Verify the compactness of the following set in $C[0,1]$ with metric sup $$F=\{x_{\alpha}\in C[0,1]: x_{\alpha}(t)=\sin\alpha t, > \alpha\in[1,2]\}.$$
My attempt:
Consider $t_0\in [0,1]$.
$\forall x_{\alpha}\in F, \forall t\in [0,1]: |t-t_0|<\delta$. Let choose $\delta=\dfrac{\epsilon}{2}.$
$\Rightarrow |x_{\alpha}(t)-x_{\alpha}(t_0)|=|\sin\alpha t-\sin\alpha t_0|\leq|\alpha t-\alpha t_0|<2.\frac{\epsilon}{2}=\epsilon$.
$\Rightarrow \sup_{t\in[0,1]}|x_{\alpha}(t)-x_{\alpha}(t_0)|\leq\epsilon$
$\Rightarrow F$ is equicontinuous on $[0,1]$.
On the other hand, $\forall x_{\alpha}\in F, \forall t\in [0,1]$, $|x_{\alpha}(t)|\leq 1$.
According Arzela-Ascoli theorem, $F$ is relatively compact in $C[0,1]$.

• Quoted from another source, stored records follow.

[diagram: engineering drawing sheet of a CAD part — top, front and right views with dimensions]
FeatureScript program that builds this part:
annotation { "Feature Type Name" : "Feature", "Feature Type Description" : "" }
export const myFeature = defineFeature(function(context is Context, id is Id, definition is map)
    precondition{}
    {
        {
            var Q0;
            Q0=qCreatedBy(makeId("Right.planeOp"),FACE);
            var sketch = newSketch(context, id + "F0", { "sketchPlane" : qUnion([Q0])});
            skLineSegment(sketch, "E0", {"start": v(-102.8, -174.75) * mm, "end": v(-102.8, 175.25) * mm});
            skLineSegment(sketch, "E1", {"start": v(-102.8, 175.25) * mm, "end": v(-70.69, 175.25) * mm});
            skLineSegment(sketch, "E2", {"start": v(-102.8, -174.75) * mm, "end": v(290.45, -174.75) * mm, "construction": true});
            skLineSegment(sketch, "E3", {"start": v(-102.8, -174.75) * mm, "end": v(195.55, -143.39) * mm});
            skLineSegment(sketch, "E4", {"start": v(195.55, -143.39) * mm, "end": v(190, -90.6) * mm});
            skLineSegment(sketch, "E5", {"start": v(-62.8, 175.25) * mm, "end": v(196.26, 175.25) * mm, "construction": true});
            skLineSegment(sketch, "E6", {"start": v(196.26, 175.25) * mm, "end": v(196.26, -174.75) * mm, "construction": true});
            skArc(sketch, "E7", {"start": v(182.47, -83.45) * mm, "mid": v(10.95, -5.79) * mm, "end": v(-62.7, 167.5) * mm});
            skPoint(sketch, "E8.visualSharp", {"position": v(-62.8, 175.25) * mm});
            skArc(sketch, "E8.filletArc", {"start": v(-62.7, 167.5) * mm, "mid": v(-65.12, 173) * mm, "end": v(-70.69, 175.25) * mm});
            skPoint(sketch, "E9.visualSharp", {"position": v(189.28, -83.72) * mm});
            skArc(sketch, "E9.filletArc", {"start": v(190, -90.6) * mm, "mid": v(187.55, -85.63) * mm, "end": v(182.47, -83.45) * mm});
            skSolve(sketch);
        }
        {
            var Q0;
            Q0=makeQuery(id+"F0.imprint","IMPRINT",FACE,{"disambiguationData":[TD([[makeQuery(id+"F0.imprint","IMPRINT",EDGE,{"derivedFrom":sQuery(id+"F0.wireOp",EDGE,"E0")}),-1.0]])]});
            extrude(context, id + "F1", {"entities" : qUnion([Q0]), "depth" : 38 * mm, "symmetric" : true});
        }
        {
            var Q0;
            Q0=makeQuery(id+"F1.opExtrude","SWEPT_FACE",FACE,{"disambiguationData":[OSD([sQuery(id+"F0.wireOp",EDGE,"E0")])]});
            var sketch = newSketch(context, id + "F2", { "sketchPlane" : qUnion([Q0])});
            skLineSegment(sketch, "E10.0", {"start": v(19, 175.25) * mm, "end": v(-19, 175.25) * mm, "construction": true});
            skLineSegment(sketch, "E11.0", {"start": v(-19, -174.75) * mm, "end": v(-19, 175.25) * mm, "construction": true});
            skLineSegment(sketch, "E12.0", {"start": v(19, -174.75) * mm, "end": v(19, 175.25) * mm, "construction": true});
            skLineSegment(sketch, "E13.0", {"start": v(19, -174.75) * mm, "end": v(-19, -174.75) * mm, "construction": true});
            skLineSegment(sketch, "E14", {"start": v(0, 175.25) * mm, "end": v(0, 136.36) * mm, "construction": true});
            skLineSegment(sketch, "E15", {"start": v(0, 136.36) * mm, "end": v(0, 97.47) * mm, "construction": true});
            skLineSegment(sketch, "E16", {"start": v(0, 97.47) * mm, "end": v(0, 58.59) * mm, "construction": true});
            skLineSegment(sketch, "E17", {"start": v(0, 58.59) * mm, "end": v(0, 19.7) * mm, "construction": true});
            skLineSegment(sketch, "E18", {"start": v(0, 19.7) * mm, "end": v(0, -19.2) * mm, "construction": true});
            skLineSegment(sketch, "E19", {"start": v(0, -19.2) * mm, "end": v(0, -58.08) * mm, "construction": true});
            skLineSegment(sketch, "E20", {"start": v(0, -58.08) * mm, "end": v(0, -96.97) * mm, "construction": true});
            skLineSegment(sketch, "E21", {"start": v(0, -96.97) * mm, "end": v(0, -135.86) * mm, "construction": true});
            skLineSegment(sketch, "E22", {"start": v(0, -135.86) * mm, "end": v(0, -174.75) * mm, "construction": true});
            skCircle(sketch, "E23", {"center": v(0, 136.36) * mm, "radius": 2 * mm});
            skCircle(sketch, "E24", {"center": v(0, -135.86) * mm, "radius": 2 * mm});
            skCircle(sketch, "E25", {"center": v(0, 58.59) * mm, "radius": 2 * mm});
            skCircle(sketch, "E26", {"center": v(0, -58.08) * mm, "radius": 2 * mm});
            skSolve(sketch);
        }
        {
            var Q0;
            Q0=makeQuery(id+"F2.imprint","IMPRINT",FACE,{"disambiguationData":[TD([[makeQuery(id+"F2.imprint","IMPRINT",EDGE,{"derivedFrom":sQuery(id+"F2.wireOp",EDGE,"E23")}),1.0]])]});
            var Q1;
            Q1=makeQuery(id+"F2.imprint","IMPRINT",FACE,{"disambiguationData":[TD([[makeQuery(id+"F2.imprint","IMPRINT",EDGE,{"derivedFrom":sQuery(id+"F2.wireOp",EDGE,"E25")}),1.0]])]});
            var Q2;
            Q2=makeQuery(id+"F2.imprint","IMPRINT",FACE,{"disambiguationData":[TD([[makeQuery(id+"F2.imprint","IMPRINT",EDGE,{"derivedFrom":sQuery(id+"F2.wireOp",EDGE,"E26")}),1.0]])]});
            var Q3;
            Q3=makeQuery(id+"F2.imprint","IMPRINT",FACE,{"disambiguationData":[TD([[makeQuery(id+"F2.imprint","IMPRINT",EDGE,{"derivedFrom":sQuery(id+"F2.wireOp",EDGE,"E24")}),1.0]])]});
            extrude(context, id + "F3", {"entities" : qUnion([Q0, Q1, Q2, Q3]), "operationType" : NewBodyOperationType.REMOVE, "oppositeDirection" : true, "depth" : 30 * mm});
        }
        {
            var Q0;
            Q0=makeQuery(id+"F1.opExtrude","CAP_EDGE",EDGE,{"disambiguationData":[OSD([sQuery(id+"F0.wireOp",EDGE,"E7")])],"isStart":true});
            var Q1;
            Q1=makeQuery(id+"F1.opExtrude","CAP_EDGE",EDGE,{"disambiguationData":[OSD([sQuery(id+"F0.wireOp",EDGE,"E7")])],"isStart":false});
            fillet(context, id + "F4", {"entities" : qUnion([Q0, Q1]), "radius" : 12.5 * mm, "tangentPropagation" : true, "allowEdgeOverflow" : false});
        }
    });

Is my proof correct? And how can I prove it is compact or not? Thanks in advance
Your proof of relative compactness is correct. To show that $F$ is compact we have to show that it is closed. Suppose $\sin(\alpha_n t)$ converges to some element $g$ of $C[0,1]$. Since $[1,2]$ is compact there is a subsequence $(\alpha_{n_i})$ converging to some $\alpha \in [1,2]$. But then $g(t)=\lim \sin (\alpha_{n_i}t)= \sin (\alpha t)$ so the limit function $g$ belongs to $F$.